【マエストロCB】ディエゴ・ジョレンテのプレースタイル分析

8歳のころからレアル・マドリードの下部組織一筋でプレーしてきたディエゴ・ジョレンテ。Bチームやレンタル先のラージョ・バジェカーノ、マラガで研鑽を積んだ後、2017年にレアル・ソシエダに移籍する。

ソシエダで3シーズン、プレミアのリーズで1シーズン半プレーした後、2022年1月にローマにレンタルで加入。今シーズンもレンタルを継続しローマでプレーしている。

 

彼の最大の魅力は、ハイレベルなビルドアップだ。

長短にパス技術が高く、かつ試合を組み立てる戦術眼を備えているジョレンテは、非常に高性能なレジスタCBだ。今季ここまでのパス成功率は91.4%でセリエA8位という高数値だが、決して安全なパスをつなぎ続けているわけではない。むしろ、積極的なくさびで攻撃を前進させながらのこの数値は高く評価していいだろう。

ボールを持った状態で周囲の状況を認知するジョレンテ。
体をひねりながらサイドバックの足元にくさびをつけた。

上記のシーンにジョレンテのよさが詰まっている。

ひとつはパスコースを見出す視野の広さ。通常の選手であれば引っ掛かると考えるコースでも、ジョレンテはパスコースとして認識できる。相手からプレッシャーを受けながらでもその認知能力が変わらないことも高評価だ。

そして、その細いコースを通すためにボールの置き所や体の向きで相手をだますスキルを持っている。上の場面でも、右足でボールを持って右に展開すると見せかけたところから体をひねってパスを通している。

それも、ただ通すだけでなくグラウンダーでパスを通しているのがポイント。普通の選手なら、幅をとっている選手に対してフワッとしたロブパスで相手の頭の上を通すだろう。だが、ジョレンテは置き所や体の向きなどを駆使してグラウンダーでパスを通す。くさびでもしかりだ。

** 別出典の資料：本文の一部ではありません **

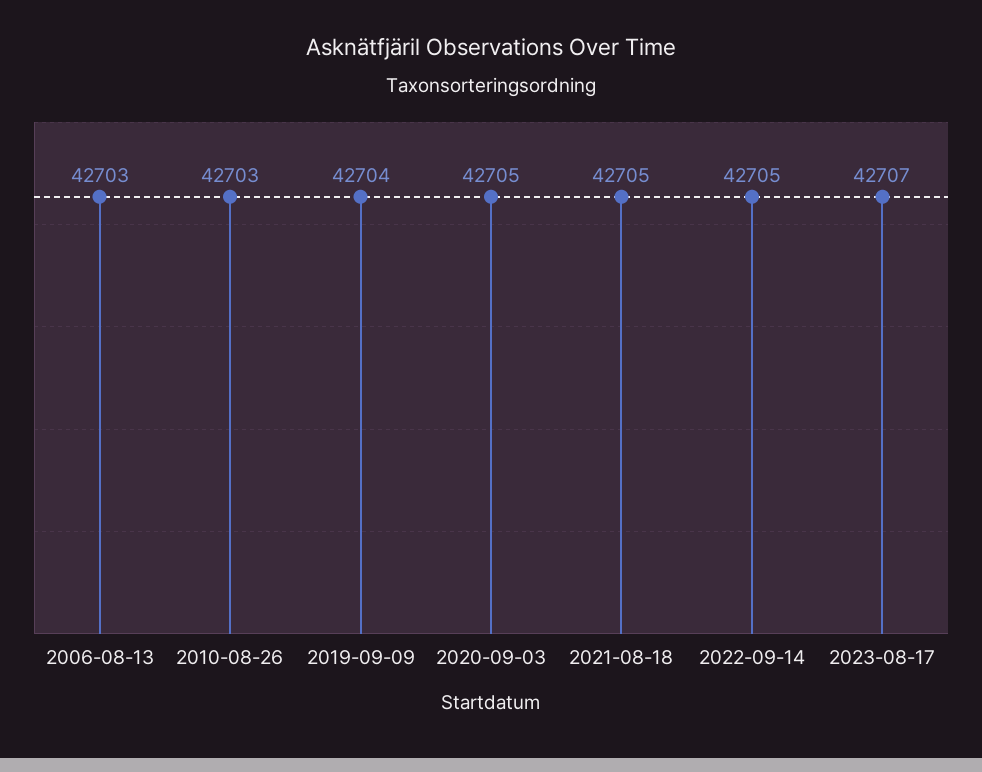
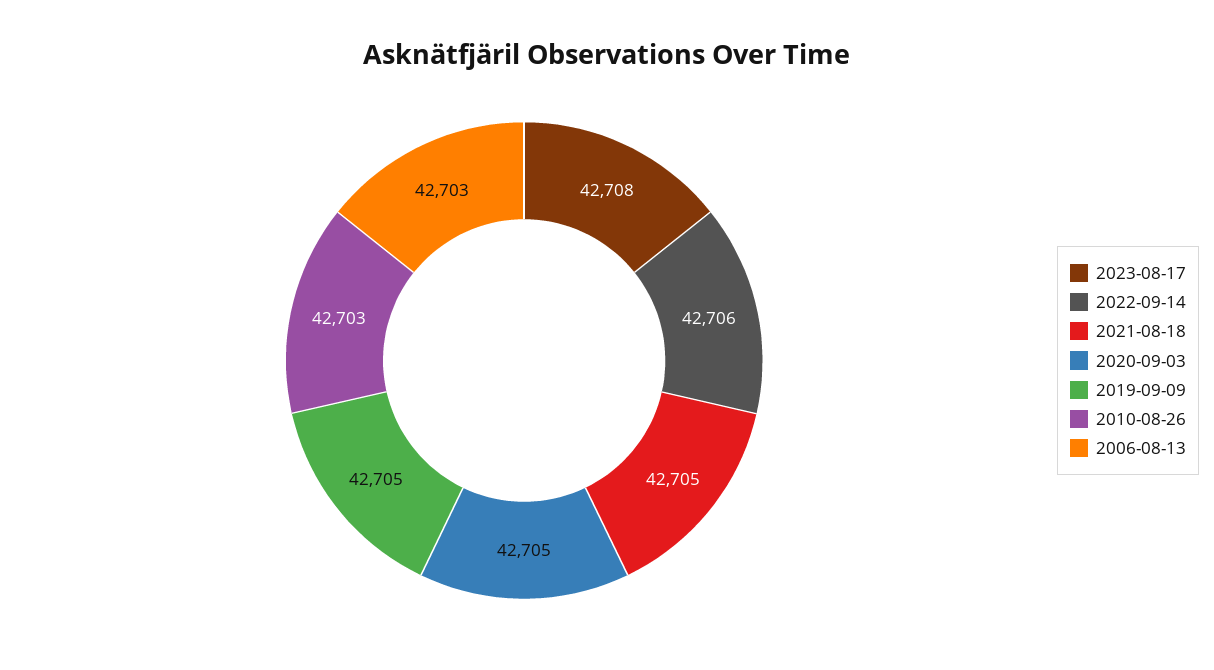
  {
    "2006-08-13": 42703,
    "2010-08-26": 42703,
-   "2019-09-09": 42704,
+   "2019-09-09": 42705,
    "2020-09-03": 42705,
    "2021-08-18": 42705,
-   "2022-09-14": 42705,
+   "2022-09-14": 42706,
-   "2023-08-17": 42707
+   "2023-08-17": 42708
  }

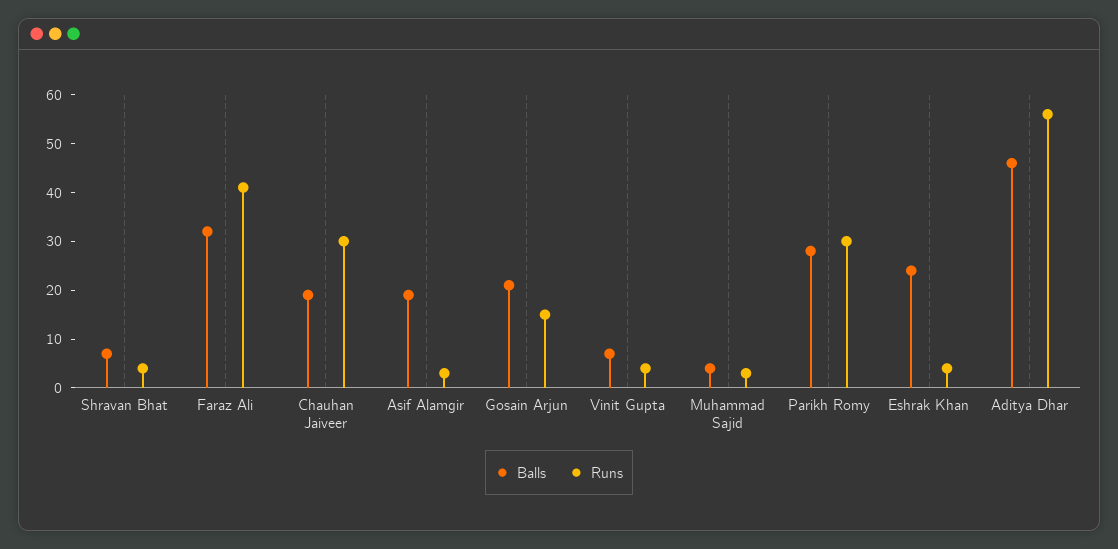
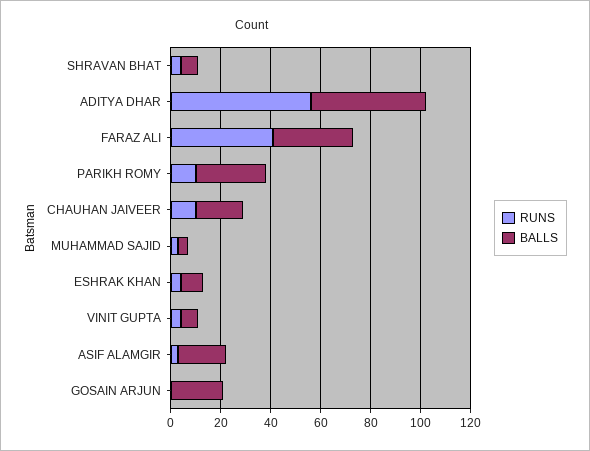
  {
    "Balls": {
      "Shravan Bhat": 5,
      "Faraz Ali": 30,
      "Chauhan Jaiveer": 20,
      "Asif Alamgir": 20,
      "Gosain Arjun": 20,
      "Vinit Gupta": 5,
      "Muhammad Sajid": 5,
      "Parikh Romy": 30,
-     "Eshrak Khan": 25,
+     "Eshrak Khan": 10,
      "Aditya Dhar": 45
    },
    "Runs": {
      "Shravan Bhat": 5,
      "Faraz Ali": 40,
-     "Chauhan Jaiveer": 30,
+     "Chauhan Jaiveer": 10,
      "Asif Alamgir": 5,
-     "Gosain Arjun": 15,
+     "Gosain Arjun": 0,
      "Vinit Gupta": 5,
      "Muhammad Sajid": 5,
-     "Parikh Romy": 30,
+     "Parikh Romy": 10,
      "Eshrak Khan": 5,
      "Aditya Dhar": 55
    }
  }

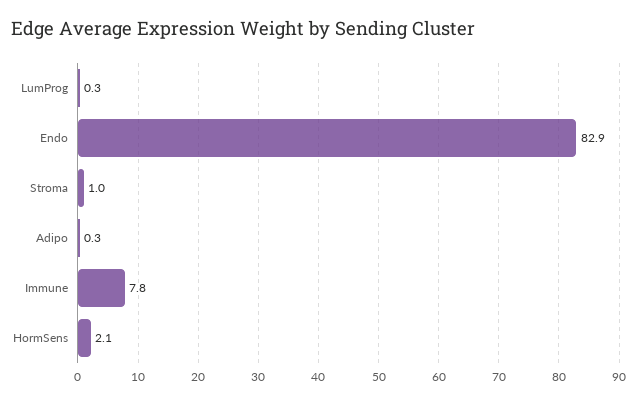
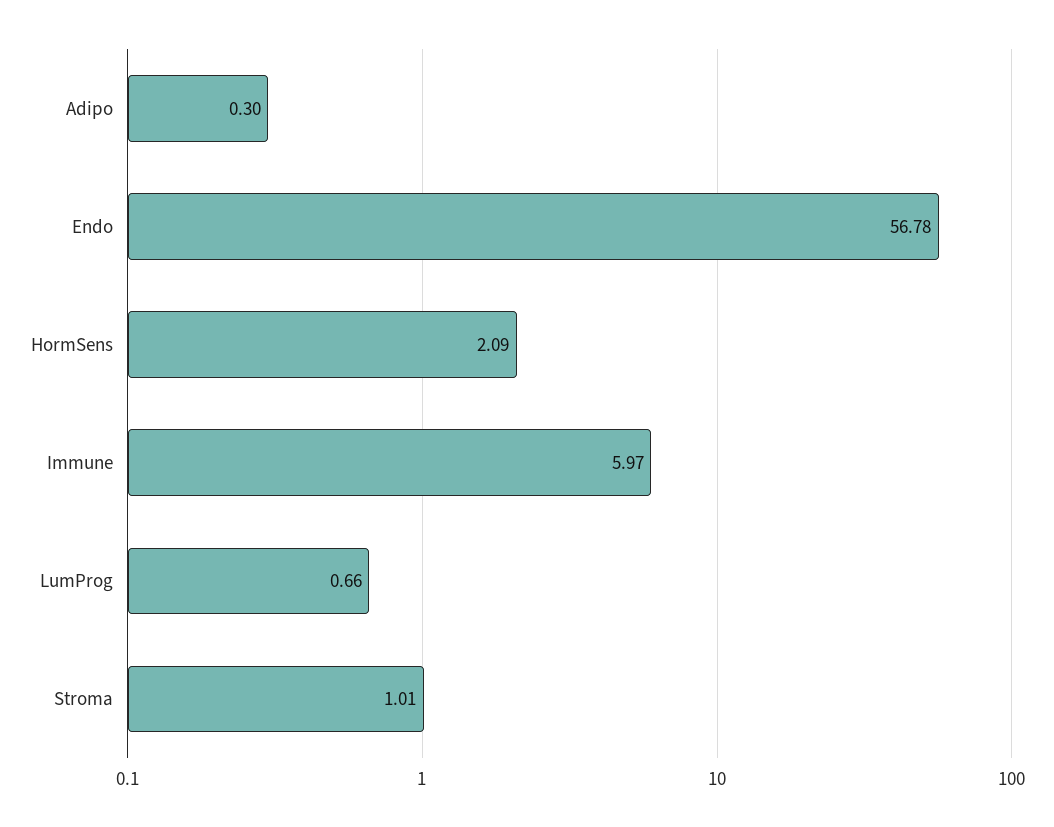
  {
-   "LumProg": 0.3,
+   "LumProg": 0.66,
-   "Endo": 82.9,
+   "Endo": 56.78,
    "Stroma": 1.01,
    "Adipo": 0.3,
-   "Immune": 7.8,
+   "Immune": 5.97,
    "HormSens": 2.09
  }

ボールの受け手からしたら、浮き球のボールよりもグラウンダーのボールの方が処理しやすいは当然のこと。ジョレンテのパスは通りやすいだけでなく、受け手の次のプレーがスムーズになりやすいという点で他の選手とは一線を画しているのだ。

 

このように非常に高いビルドアップ能力を発揮するジョレンテだが、非保持時の貢献度も高い。モウリーニョ政権時には3バックの中央を任されていた通り、迎撃性能は低くない。線が細くスプリント能力も特段高くないが、タイミングを見計らってボールをつつく能力は高い。

また、しっかりとコースに入ってブロックする技術も高い。シュートブロック数はここまでリーグトップテンに入っている。

全体的にフィジカル能力は高くなく、スプリント勝負や空中戦は不安要素となる。だが、それを持ち前のクレバーさで埋めてプレーする、賢いCBだ。

 

今季ここまでの活躍はキャリア最高の出来と言ってよく、パリ・サンジェルマンからの関心がさかんに報道されるなど今季のローマの注目選手となっているジョレンテ。

出場試合数に関する条項を達成したことで、来夏500万€でリーズから完全移籍で獲得することが可能だ。苦しい財政事情のローマだが、この金額であれば確実にジョレンテを手に入れるはず。そこから転売して大きな利益を得ることも可能だろう。

リーグ全体で見ても屈指のレジスタCBであるジョレンテ。今季の活躍とともに、来夏の動向にも注目だ。